C'est un bien triste constat que celui dressé par une récente étude, publiée par la revue américaine Science. C'est l'un des plus grands dangers du réchauffement climatique, qui menace des millions d'hommes vivants dans les villes près des côtes ou sur les îles qui risquent d'être ensevelies. "Le réchauffement océanique est un indicateur très important du changement climatique, et nous avons les preuves que ce réchauffement va plus vite que ce que nous pensions".

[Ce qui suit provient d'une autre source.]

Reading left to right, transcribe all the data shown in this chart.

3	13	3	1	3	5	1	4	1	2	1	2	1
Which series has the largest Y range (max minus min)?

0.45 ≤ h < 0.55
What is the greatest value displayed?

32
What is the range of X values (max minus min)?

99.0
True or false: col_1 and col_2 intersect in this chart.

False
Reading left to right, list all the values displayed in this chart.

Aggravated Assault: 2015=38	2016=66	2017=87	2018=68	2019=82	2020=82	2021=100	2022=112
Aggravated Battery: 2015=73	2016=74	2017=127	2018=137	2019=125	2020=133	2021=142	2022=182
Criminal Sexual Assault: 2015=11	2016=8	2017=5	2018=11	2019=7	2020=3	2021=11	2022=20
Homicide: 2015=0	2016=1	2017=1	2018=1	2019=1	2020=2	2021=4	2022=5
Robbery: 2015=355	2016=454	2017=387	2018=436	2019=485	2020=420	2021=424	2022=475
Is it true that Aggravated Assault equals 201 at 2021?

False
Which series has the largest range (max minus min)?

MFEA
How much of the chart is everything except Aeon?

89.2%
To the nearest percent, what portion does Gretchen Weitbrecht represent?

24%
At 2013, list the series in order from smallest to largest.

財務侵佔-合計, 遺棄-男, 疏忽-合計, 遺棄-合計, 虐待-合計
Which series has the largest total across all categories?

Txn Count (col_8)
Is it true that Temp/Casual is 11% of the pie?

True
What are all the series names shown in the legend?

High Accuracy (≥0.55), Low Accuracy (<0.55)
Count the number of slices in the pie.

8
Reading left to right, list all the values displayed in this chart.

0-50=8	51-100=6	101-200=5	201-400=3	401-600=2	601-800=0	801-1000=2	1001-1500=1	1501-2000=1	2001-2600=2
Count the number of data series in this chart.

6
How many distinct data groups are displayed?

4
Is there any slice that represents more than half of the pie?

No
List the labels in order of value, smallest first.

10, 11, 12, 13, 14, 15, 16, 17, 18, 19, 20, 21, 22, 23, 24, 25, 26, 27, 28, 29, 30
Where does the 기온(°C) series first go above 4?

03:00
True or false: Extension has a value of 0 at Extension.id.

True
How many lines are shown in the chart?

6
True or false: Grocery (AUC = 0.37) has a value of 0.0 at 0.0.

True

"On peut désormais affirmer avec certitude que l'année 2018 sera l'année la plus chaude jamais enregistrée pour les océans, battant ainsi 2017 ", conclu-t-il, pessimiste.

La température globale de l'océan jusqu'à 2.000 m de profondeur a augmenté d'environ 0,1 degré Celsius entre 1971 et 2010, a précisé l'auteur de l'étude.

Pour les scientifiques, l'imprécision des mesures passées s'explique par le matériel qui était utilisé. Il s'agissait de sortes de thermomètres en forme de torpilles (des bathythermographes) plongeant sous l'eau et reliés par un câble à un navire.

Depuis 2014, des scientifiques s'interrogeaient sur le réchauffement des océans, dont les mesures ne correspondaient pas aux différents modèles sur le climat.

Ces nouvelles mesures plus précises ont été obtenues grâce à l'apport des balises "Argo", utilisées depuis le début des années 2000, qui fournissent des données fiables transmises par satellites.